- Work instruction -
Nothing other than an exact copy of the lines from the one containing "Rohteil auf einer" through the last line of the listing below should be written.

··· Dataset ···

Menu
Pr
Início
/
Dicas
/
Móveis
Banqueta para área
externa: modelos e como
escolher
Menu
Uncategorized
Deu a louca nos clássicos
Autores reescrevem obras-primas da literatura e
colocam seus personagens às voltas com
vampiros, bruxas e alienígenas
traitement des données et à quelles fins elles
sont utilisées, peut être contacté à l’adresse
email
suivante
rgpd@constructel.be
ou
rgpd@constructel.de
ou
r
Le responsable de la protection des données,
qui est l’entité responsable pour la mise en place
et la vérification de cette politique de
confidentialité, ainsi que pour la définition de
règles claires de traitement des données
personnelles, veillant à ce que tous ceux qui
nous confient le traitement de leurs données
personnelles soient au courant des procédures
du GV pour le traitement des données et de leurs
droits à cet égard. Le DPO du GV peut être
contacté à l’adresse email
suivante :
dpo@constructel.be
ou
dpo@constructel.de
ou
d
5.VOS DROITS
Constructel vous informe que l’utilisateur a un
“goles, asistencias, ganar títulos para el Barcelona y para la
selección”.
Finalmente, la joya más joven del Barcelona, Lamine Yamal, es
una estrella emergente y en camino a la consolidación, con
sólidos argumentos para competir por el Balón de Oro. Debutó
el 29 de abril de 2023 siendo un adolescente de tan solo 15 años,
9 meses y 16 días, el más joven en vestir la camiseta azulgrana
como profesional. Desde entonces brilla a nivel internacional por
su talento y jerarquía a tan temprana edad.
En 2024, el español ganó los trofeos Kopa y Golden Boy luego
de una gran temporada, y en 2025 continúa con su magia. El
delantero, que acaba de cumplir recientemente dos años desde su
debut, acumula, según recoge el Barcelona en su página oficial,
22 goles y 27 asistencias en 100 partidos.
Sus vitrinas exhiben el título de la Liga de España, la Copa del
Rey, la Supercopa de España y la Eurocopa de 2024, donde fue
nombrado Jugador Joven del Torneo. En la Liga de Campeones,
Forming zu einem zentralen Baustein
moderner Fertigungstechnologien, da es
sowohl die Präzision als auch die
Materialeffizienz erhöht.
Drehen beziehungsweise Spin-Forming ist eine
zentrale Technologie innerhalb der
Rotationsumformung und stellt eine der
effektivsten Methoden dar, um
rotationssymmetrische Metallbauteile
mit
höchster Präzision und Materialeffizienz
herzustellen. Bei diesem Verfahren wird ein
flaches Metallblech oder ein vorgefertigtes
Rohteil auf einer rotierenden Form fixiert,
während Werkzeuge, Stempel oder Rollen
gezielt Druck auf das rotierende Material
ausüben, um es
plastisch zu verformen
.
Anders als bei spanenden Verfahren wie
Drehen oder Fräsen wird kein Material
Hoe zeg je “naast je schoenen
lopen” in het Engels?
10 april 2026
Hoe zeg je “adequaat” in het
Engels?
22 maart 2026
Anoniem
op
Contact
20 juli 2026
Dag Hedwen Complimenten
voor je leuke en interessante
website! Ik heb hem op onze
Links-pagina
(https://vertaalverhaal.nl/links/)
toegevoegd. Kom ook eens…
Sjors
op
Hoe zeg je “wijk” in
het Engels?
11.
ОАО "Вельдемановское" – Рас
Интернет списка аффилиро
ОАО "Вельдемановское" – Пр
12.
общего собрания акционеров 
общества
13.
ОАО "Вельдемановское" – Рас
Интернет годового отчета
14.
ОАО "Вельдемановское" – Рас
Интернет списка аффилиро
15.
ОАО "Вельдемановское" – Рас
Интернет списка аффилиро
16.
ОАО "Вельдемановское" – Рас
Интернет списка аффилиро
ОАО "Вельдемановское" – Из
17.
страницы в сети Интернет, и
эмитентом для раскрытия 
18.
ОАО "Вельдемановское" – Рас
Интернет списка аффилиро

···

- Problem solution -
Rohteil auf einer rotierenden Form fixiert,
während Werkzeuge, Stempel oder Rollen
gezielt Druck auf das rotierende Material
ausüben, um es
plastisch zu verformen
.
Anders als bei spanenden Verfahren wie
Drehen oder Fräsen wird kein Material
Hoe zeg je “naast je schoenen
lopen” in het Engels?
10 april 2026
Hoe zeg je “adequaat” in het
Engels?
22 maart 2026
Anoniem
op
Contact
20 juli 2026
Dag Hedwen Complimenten
voor je leuke en interessante
website! Ik heb hem op onze
Links-pagina
(https://vertaalverhaal.nl/links/)
toegevoegd. Kom ook eens…
Sjors
op
Hoe zeg je “wijk” in
het Engels?
11.
ОАО "Вельдемановское" – Рас
Интернет списка аффилиро
ОАО "Вельдемановское" – Пр
12.
общего собрания акционеров 
общества
13.
ОАО "Вельдемановское" – Рас
Интернет годового отчета
14.
ОАО "Вельдемановское" – Рас
Интернет списка аффилиро
15.
ОАО "Вельдемановское" – Рас
Интернет списка аффилиро
16.
ОАО "Вельдемановское" – Рас
Интернет списка аффилиро
ОАО "Вельдемановское" – Из
17.
страницы в сети Интернет, и
эмитентом для раскрытия 
18.
ОАО "Вельдемановское" – Рас
Интернет списка аффилиро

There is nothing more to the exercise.